### Exercise goal
List every judge named in the article on the contraceptive mandate ruling.

A divided panel of the U.S. Court of Appeals for the 3rd Circuit ruled Friday that a Pennsylvania cabinetmaking company owned by a Mennonite family must comply with the contraceptive mandate contained in the Affordable Care Act.

The majority said it “respectfully disagrees” with judges in the U.S. Court of Appeals for the 10th Circuit in Denver, who recently narrowly found just the opposite. A split in interpreting federal statutes is usually an invitation for the Supreme Court to resolve the issue.

This one is novel: The justices have never said whether a secular corporation is protected by the Constitution or federal statute from complying with a law because of religious objections from its owners.

The 3rd Circuit majority noted that the court has numerous times — most recently in Citizens United v. Federal Election Commission — found that corporations have free-speech rights. But it said there was a “total absence of case law” to support the argument that corporations are protected by the Constitution’s guarantee of free exercise of religion.

“Even if we were to disregard the lack of historical recognition of the right, we simply cannot understand how a for-profit, secular corporation — apart from its owners — can exercise religion,” wrote Circuit Judge Robert Cowen, who was joined by Circuit Judge Thomas Vanaskie.

Circuit Judge Kent Jordan said in a dissent twice as long as the majority opinion that if there is a lack of case law establishing a corporation’s religious rights, “that is in all probability because there has never before been a government policy that could be perceived as intruding on religious liberty as aggressively as the mandate.”

The mandate requires companies with 50 or more employees to provide insurance that covers federally approved birth-control measures. Conestoga Wood Specialties, which has 950 employees, is owned by the Hahn family, which says that its Mennonite religion teaches that life begins at conception.

The lawsuit is among more than 60 objecting to the contraceptive mandate. Some are filed by companies such as Conestoga and others by nonprofit groups and organizations with religious connections.

In a decision by the entire 10th Circuit, the closely divided judges ruled that the chain store Hobby Lobby was likely protected by the Constitution and the Religious Freedom Restoration Act from having to provide contraceptive coverage that violated the owners’ religious beliefs.

Records from a data source
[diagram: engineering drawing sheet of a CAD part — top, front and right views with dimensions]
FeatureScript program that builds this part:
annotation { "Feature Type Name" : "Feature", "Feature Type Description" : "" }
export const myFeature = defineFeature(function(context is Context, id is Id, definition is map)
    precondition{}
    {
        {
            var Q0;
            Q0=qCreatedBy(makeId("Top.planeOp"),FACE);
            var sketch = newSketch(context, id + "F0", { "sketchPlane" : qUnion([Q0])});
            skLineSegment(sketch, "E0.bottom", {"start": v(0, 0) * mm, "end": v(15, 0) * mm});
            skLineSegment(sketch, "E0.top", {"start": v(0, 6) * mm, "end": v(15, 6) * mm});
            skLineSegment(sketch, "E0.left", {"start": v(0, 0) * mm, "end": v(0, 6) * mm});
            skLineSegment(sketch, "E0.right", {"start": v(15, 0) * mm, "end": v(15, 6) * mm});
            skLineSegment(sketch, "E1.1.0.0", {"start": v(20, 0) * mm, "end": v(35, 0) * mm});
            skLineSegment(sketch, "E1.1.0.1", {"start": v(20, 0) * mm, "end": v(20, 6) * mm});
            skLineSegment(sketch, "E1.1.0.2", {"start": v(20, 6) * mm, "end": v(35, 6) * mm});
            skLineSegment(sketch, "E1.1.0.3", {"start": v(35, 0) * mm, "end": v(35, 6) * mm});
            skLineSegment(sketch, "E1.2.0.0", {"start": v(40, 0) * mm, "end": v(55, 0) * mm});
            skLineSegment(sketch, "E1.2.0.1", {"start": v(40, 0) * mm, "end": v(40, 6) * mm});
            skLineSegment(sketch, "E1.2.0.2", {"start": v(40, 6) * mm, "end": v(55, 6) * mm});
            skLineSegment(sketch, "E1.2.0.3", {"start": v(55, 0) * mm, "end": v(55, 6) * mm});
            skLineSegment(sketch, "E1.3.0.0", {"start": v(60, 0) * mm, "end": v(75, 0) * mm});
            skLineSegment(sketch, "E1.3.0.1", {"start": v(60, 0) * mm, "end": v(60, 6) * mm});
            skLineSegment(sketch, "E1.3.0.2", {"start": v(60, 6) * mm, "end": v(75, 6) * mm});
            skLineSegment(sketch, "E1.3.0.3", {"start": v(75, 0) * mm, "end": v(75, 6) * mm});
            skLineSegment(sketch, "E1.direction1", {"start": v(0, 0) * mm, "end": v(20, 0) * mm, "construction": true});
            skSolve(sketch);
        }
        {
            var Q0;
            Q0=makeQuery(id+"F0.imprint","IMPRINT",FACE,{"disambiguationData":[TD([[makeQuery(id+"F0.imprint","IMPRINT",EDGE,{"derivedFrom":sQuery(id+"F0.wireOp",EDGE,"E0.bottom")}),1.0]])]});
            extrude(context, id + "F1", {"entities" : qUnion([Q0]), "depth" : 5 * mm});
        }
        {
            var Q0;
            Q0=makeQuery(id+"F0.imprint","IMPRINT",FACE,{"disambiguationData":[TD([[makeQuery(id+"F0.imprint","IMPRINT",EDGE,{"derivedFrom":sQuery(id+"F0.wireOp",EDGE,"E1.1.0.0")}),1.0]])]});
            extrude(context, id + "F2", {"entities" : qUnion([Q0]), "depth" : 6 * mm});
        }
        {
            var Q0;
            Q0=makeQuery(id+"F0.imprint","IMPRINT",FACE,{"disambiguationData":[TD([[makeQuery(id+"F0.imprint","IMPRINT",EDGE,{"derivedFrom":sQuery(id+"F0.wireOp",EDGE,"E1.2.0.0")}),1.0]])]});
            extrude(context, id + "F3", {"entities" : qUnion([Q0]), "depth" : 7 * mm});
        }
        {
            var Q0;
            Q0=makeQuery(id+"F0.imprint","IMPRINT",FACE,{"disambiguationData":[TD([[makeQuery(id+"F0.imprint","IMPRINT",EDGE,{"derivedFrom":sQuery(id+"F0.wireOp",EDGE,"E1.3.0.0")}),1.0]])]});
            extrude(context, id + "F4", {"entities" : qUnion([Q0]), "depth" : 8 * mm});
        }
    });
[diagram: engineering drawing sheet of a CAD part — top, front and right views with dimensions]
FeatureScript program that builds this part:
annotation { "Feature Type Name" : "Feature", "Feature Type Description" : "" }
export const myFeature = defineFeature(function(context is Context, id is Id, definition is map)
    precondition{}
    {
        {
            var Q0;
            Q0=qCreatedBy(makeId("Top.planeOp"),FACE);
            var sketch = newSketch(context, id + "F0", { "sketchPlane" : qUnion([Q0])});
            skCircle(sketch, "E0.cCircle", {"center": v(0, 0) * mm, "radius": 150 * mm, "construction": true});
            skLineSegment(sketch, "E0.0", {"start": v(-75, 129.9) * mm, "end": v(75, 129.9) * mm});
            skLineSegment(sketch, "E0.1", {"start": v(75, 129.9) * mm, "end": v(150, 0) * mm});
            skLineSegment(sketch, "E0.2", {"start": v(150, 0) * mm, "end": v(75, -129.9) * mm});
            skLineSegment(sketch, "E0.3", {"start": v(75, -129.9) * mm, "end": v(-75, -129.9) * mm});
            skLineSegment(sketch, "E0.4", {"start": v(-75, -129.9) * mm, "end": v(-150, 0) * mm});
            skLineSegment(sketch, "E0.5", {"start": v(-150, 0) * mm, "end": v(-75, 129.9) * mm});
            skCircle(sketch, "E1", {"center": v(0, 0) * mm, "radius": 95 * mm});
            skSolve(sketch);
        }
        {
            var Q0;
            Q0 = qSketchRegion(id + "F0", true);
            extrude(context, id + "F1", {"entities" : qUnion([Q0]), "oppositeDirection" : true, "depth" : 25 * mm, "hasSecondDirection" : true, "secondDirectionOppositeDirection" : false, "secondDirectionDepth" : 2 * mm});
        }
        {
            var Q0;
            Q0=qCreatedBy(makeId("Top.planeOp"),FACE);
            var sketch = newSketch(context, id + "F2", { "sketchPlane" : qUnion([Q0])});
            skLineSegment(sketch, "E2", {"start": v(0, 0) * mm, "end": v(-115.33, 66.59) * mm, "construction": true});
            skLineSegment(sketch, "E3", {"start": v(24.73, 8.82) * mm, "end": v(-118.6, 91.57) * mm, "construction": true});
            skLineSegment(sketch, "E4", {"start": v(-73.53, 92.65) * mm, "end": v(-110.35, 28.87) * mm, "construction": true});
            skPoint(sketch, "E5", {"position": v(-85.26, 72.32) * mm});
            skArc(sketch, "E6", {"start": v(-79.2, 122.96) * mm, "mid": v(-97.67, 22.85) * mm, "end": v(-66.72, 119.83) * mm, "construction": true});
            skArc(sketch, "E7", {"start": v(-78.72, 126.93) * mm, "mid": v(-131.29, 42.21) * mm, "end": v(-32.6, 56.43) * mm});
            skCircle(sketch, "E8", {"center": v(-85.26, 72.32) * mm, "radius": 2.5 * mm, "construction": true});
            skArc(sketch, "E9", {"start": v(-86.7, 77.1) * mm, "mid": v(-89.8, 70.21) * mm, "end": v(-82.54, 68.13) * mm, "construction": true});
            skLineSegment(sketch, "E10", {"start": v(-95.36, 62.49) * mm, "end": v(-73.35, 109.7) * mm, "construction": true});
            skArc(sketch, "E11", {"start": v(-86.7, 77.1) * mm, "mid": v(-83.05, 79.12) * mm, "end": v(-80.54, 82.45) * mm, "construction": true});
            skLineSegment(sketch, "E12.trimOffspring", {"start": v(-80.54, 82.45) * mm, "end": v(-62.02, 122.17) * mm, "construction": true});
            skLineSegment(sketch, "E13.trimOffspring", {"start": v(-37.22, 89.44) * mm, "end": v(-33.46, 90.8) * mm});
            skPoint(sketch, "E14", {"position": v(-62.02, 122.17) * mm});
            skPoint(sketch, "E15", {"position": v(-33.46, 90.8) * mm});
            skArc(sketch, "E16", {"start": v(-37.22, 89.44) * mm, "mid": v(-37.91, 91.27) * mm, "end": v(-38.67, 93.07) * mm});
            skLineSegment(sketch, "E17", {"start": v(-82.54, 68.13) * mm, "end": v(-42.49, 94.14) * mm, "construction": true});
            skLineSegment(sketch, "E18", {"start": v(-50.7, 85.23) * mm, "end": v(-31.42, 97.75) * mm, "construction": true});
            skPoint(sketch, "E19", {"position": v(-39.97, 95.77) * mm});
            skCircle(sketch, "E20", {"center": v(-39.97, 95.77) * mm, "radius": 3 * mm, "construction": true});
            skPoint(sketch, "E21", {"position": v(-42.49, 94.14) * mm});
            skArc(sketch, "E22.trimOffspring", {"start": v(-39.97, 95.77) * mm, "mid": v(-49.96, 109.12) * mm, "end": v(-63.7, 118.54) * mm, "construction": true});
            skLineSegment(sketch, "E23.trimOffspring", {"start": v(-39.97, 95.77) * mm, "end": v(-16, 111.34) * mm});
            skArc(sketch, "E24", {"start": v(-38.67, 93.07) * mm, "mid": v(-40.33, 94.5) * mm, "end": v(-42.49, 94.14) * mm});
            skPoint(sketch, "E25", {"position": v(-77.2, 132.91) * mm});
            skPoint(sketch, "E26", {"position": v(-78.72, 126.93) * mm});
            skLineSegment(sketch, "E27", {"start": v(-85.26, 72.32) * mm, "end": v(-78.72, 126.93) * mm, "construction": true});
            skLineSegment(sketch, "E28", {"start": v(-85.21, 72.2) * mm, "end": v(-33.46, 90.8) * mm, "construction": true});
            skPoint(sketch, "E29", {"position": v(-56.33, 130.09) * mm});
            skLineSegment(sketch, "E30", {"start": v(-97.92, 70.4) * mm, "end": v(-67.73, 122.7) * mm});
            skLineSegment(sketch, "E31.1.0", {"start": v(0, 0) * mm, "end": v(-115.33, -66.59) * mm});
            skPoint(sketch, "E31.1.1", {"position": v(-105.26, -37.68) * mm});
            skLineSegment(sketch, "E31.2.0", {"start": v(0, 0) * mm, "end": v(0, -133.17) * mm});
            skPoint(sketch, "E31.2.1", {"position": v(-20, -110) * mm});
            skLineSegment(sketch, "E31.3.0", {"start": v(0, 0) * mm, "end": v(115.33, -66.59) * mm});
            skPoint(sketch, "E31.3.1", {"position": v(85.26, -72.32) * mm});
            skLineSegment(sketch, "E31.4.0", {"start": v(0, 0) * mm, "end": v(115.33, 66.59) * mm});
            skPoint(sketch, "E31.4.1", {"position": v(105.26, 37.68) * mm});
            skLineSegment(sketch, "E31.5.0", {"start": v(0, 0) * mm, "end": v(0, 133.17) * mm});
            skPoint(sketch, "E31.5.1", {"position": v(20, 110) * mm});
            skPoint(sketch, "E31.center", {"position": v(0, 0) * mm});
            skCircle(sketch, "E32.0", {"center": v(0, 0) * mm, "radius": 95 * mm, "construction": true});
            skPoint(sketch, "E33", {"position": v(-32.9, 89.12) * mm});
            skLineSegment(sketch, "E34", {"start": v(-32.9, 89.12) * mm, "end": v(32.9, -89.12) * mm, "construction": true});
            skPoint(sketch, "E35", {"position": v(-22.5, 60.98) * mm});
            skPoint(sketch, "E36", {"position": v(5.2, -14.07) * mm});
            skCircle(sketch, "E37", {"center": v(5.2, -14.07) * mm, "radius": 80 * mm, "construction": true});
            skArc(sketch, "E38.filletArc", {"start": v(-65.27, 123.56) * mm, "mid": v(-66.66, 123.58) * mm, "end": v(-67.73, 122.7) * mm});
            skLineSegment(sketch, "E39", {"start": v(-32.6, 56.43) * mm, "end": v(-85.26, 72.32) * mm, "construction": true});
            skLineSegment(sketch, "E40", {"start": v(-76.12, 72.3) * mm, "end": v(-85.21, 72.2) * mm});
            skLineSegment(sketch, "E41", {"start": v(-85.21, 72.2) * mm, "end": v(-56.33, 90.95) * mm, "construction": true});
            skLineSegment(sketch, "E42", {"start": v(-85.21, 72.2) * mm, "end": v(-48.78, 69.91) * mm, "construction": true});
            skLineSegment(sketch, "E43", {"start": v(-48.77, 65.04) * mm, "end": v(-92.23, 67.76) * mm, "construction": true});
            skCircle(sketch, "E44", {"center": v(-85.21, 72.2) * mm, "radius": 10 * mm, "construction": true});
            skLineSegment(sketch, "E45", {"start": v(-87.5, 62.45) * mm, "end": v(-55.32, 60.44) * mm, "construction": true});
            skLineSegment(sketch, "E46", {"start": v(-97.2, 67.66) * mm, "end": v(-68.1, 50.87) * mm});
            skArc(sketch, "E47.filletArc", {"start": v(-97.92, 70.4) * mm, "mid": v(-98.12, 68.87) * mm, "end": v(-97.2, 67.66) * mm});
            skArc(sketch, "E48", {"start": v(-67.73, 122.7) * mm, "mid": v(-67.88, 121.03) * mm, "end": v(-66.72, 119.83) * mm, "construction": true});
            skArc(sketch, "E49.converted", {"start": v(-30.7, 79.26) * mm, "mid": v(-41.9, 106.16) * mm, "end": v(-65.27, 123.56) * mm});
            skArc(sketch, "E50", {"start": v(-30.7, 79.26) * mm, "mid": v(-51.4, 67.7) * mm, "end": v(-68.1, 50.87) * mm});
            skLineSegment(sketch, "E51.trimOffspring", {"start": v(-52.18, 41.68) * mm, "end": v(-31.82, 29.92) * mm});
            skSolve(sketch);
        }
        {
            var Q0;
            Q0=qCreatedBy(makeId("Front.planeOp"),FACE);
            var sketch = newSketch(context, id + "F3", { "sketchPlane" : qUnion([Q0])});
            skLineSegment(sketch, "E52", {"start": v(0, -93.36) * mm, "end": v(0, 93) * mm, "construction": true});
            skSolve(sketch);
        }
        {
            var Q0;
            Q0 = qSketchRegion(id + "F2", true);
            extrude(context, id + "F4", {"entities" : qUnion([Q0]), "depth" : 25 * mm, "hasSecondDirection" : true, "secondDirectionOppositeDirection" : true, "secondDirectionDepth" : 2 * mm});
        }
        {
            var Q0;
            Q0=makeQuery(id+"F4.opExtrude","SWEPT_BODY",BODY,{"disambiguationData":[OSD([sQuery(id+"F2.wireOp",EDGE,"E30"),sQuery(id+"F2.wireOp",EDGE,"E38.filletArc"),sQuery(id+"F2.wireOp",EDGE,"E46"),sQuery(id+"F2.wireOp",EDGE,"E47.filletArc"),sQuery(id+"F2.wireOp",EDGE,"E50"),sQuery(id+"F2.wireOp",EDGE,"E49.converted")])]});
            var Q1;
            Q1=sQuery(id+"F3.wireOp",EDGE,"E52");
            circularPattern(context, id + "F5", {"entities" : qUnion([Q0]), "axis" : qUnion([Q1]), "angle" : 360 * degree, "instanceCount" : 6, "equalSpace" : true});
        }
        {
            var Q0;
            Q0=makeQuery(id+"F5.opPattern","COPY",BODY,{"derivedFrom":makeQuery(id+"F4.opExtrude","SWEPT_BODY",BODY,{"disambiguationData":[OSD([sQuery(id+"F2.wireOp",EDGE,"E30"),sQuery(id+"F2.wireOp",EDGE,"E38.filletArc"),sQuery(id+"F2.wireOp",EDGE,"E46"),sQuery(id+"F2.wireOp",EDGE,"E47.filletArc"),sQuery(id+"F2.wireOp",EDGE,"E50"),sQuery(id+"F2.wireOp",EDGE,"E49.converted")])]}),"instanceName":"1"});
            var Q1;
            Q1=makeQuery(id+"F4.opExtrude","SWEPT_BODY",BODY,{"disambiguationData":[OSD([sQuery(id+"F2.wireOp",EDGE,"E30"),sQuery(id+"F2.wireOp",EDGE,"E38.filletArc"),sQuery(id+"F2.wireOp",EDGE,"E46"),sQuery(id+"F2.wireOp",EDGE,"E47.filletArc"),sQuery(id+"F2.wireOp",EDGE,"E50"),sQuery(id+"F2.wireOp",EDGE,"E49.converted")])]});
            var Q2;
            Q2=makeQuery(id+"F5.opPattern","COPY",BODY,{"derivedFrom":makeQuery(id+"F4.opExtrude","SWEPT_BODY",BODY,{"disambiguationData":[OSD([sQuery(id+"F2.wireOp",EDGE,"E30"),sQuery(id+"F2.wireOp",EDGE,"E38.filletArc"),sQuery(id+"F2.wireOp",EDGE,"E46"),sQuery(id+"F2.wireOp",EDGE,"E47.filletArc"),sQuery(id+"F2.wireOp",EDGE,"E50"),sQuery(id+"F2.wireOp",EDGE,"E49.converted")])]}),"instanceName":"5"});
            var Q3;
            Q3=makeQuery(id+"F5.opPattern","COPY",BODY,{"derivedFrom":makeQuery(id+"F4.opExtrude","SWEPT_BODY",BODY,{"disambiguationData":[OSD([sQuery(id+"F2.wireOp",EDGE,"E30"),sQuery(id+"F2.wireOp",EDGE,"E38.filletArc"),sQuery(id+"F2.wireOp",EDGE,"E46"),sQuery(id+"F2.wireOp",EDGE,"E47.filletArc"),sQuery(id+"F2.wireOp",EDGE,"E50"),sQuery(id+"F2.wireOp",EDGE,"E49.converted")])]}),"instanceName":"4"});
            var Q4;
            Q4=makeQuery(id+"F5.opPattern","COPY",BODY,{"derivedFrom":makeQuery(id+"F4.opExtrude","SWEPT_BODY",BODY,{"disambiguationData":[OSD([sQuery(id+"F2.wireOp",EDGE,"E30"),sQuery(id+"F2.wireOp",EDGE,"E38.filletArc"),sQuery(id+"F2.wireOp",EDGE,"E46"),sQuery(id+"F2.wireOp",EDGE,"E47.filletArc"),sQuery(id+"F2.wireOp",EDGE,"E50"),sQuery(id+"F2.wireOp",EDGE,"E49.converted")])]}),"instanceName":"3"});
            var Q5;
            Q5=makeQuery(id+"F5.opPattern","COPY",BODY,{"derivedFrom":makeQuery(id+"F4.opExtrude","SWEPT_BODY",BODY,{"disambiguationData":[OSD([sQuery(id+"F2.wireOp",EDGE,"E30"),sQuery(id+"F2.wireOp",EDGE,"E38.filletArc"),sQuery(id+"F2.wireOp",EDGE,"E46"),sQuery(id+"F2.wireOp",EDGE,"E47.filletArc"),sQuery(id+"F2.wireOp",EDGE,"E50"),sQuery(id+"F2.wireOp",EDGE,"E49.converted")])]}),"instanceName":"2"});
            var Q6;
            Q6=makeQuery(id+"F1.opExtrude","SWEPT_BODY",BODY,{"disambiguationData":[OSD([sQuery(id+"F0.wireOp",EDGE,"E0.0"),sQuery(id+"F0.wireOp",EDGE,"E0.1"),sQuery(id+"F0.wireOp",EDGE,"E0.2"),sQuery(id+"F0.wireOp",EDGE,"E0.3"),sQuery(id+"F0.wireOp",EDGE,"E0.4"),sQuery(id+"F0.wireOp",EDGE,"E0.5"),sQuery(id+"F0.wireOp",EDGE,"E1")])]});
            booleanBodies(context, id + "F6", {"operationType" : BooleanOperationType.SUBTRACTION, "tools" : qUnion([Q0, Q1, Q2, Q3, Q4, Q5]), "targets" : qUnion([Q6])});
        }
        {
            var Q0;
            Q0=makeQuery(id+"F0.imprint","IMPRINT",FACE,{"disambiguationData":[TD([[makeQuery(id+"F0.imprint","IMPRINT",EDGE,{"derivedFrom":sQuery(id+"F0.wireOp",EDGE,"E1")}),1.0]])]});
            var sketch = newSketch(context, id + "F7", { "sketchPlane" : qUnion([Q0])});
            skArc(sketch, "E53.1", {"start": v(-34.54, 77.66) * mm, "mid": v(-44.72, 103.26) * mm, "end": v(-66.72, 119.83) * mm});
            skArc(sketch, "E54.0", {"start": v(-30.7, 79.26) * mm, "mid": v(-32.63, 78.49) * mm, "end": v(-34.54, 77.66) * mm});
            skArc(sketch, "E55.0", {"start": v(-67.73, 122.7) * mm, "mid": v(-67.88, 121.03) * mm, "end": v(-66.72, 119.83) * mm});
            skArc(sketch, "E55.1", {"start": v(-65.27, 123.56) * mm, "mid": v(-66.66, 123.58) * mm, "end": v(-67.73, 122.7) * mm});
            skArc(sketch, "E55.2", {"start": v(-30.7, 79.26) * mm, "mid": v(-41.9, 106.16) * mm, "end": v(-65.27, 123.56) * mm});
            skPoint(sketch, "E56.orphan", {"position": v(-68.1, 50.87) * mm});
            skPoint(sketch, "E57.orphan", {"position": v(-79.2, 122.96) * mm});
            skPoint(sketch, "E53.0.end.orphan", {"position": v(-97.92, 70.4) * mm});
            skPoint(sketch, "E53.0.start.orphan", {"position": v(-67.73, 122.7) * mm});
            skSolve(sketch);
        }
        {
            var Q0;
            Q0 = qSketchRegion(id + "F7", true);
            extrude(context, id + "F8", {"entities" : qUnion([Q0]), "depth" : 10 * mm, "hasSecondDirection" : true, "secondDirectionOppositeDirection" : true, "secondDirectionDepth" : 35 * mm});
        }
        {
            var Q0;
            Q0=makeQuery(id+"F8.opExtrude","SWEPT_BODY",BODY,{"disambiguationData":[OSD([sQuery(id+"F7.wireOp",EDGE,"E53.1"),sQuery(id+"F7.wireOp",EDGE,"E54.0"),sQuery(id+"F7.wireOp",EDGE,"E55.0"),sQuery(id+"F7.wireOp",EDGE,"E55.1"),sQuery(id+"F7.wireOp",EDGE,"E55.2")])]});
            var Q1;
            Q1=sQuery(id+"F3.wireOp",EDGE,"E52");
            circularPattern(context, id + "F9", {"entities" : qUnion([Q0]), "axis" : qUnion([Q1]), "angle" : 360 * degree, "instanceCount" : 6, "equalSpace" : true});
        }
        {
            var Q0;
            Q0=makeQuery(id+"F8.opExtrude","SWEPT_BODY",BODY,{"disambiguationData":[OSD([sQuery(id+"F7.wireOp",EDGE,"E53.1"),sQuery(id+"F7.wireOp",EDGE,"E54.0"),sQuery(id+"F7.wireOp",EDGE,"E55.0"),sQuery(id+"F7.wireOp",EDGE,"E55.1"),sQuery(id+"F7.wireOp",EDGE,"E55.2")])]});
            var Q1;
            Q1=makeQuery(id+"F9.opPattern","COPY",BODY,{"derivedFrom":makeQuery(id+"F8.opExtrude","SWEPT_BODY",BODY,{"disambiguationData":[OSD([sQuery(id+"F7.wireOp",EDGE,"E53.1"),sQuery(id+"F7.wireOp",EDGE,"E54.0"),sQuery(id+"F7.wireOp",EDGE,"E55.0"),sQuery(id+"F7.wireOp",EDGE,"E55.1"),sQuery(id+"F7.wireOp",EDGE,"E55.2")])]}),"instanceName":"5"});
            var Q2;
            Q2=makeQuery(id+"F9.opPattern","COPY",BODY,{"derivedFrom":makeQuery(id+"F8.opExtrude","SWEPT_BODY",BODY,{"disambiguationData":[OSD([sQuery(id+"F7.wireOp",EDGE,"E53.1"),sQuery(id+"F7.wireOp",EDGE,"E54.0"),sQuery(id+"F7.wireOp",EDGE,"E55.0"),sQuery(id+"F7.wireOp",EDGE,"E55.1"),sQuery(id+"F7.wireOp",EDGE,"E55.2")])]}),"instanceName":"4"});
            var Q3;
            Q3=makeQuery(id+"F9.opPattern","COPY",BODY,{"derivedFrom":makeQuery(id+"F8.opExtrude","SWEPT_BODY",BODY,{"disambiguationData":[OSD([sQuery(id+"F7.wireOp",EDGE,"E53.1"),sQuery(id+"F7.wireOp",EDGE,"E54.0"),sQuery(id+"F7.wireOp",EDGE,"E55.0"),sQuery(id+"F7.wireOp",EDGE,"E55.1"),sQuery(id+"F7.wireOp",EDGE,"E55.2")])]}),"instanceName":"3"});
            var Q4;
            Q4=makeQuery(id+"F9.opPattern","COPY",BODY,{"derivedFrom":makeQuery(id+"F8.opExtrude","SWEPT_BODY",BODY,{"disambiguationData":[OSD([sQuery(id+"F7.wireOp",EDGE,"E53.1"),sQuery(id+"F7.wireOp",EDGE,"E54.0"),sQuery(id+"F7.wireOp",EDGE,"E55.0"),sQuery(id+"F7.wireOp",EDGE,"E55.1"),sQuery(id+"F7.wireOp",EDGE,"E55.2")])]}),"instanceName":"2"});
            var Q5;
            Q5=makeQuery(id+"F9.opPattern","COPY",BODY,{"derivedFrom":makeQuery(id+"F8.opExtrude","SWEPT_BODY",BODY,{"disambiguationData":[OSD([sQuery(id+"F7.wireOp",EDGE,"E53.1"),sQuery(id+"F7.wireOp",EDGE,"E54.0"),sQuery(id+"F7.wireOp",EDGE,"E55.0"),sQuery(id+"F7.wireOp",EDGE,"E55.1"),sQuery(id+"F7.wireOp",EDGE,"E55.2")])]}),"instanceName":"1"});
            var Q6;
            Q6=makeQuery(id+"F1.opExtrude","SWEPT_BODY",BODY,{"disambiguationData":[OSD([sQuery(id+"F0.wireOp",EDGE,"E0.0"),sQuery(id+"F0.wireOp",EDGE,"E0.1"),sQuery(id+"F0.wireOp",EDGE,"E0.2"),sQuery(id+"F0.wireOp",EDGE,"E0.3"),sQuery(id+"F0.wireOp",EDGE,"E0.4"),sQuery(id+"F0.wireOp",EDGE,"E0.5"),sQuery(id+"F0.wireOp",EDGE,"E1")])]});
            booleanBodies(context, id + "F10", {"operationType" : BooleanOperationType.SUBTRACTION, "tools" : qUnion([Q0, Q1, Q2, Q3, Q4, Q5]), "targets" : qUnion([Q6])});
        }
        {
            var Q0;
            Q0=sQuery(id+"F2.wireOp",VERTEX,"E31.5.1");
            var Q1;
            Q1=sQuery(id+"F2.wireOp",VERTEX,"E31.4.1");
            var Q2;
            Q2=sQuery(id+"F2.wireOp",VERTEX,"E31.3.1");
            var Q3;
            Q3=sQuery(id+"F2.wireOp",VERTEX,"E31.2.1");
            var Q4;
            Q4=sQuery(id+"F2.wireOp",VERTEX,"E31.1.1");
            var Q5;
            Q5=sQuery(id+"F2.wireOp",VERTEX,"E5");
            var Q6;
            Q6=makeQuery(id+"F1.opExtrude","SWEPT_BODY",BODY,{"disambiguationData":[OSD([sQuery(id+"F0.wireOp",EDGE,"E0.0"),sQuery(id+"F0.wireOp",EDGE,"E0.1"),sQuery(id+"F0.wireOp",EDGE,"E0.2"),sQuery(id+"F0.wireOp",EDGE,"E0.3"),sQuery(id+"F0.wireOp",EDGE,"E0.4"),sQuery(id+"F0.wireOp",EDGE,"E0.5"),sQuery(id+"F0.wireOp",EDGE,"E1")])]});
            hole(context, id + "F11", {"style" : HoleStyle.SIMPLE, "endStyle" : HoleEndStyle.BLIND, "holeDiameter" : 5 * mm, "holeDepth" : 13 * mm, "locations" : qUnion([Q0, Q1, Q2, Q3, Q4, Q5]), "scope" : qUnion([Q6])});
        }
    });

### Task output
Robert Cowen, Thomas Vanaskie, Kent Jordan